Question

what is the average value of y = sin2x over the interval ( pi/4, pi/3)

Answer 1

average value of \(f(x)\) in interval \((a, b)\) = \(\large \mathbb{\frac{1}{b-a}\int_a^b f(x) dx}\)

Answer 2

take the definite integral in given interval,
divide by the difference b-a

Answer 3

I got, 1/pi/12 ( sin 2x)

Answer 4

but then I did the integral for ( sin2x) and got - cos2x

Answer 5

yes evaluate the limits

Answer 6

-1/pi/6?

Answer 7

i got that answer but the correct answer is - 1/6pi...

Answer 8

average value of \(\sin 2x\) in interval \((\pi/4, \pi/3)\) = \(\large \mathbb{\frac{1}{\pi/3-\pi/4}\int_{\pi/4}^{\pi/3} \sin 2x dx}\)

Answer 9

yea that's what i did ..

Answer 10

how do I evaluate without using the calculator tho?

Answer 11

\(\large \mathbb{\frac{1}{\pi/3-\pi/4}\int_{\pi/4}^{\pi/3} \sin 2x dx}\)

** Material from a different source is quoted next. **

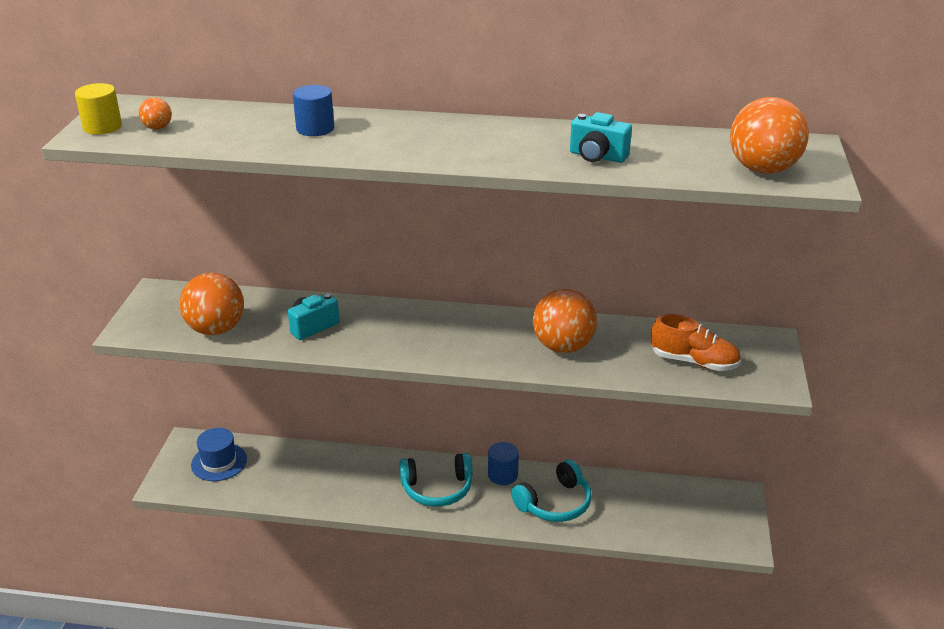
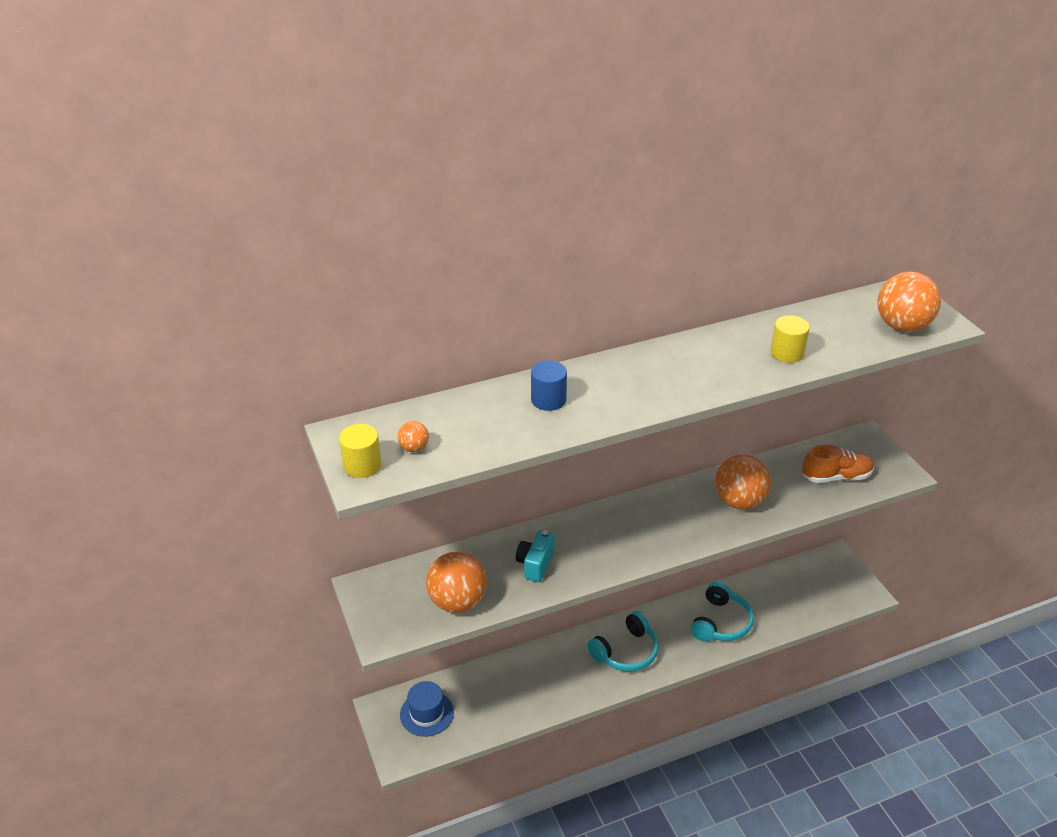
camera: 30 degrees left, 5 degrees up
(502, 475) = (664, 616): blue cylinder -> none
(597, 156) = (787, 353): turquoise camera -> yellow cylinder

\(\large \mathbb{\frac{1}{\pi/3-\pi/4} \frac{-\cos 2x}{2}\Big|_{\pi/4}^{\pi/3} }\)

Answer 12

\(\large \mathbb{\frac{-6}{\pi} \cos 2x\Big|_{\pi/4}^{\pi/3} }\)

Answer 13

\(\large \mathbb{\frac{-6}{\pi} [ \cos(2\pi/3) - \cos (\pi/2)] }\)

Answer 14

\(\large \mathbb{\frac{-6}{\pi} [ \cos(\pi - \pi/3) - 0] }\)


\(\large \mathbb{\frac{-6}{\pi} [ \cos(\pi - \pi/3) - 0] }\)

\(\large \mathbb{\frac{-6}{\pi} [ -\cos( \pi/3) ] }\)

\(\large \mathbb{\frac{-6}{\pi} [ -1/2 ] }\)

\(\large \mathbb{\frac{3}{\pi} }\)

Answer 15

the right answer is suppose to be - 1/ 6pi tho

Answer 16

for \(\sin(2x)\), the average value in interval \((\pi/4, \pi/3)\) is \(3/\pi\)


check ur question again

Answer 17

the question is correct.

Answer 18

http://www.wolframalpha.com/input/?i=average+value+of+sin%282x%29+pi%2F4%3Cx%3Cpi%2F3

Answer 19

if u think a bit, u wil see that average value has to be POSITIVE.
wat u saying is the answer is negative.

Answer 20

it is negative because the integral of sin is - cos